2. Customer and Editor in Chief of HANDY magazine says, “The greatly reduced risk of injury more than justifies the saw’s higher price.” This is another evaluation claim, that evaluates the claim within the claim of “The greatly reduced risk of injury…” Simply, it says that since there is a small chance on injury, the saw should be bought. This is a justified claim because it is backed up by the background.

3. Power Tool manufacturers say, “…to implement this technology is estimated to be between $150-$200 per product.” This is an evaluation claim, that evaluates the added cost of making the safety mechanism mandatory. In context, this is a valid point, because the tool makers are arguing that they should not have to put this device on their saws, because it will raise prices, and turn people away from their product.

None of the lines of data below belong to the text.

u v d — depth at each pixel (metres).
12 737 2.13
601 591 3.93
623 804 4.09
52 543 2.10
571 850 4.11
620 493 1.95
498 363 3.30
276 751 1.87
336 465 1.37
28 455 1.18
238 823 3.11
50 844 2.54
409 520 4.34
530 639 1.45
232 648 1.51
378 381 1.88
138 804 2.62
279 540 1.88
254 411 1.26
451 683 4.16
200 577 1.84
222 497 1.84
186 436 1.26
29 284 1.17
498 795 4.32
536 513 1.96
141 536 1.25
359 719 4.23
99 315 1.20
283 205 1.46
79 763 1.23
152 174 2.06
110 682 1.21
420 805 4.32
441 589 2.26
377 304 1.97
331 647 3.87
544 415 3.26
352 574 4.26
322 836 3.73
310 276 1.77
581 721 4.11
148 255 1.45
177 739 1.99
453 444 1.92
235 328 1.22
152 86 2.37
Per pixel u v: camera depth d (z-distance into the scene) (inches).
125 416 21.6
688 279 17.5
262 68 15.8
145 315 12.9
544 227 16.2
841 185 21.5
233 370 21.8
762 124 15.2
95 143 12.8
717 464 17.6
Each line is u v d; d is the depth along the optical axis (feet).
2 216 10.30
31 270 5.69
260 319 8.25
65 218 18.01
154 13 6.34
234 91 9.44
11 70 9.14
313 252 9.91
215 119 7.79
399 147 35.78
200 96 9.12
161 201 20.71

4. The National Consumers League says, “…blade guards have proved to be ineffective,” which is a definitional claim. In the article, the NCL says that in order to do most tasks with a table saw the plastic guard must be removed. Plus, even when the guard is not removed, one third of blade contact injuries occur with the guard on. With the background information, the definitional claim is accurate because it is supported with evidence that proves it.

5. A man that was cut by a Bosch miter saw says, “Robert Bosch Tool Corp. colluded with its competitors…” which is an evaluation claim, looking at the situation of tool makers not using this safety device. This man claims that tool companies purposely keep this “SawStop” technology from being required on table saws. This claim is very far fetched. There are many reasons why a company would elect to not put this technology on their product, one being cost. Plus, he was cut by a miter saw…not a table saw. Adding the information about him being cut by a miter saw discredits his anger towards the lack of safety on a table saw.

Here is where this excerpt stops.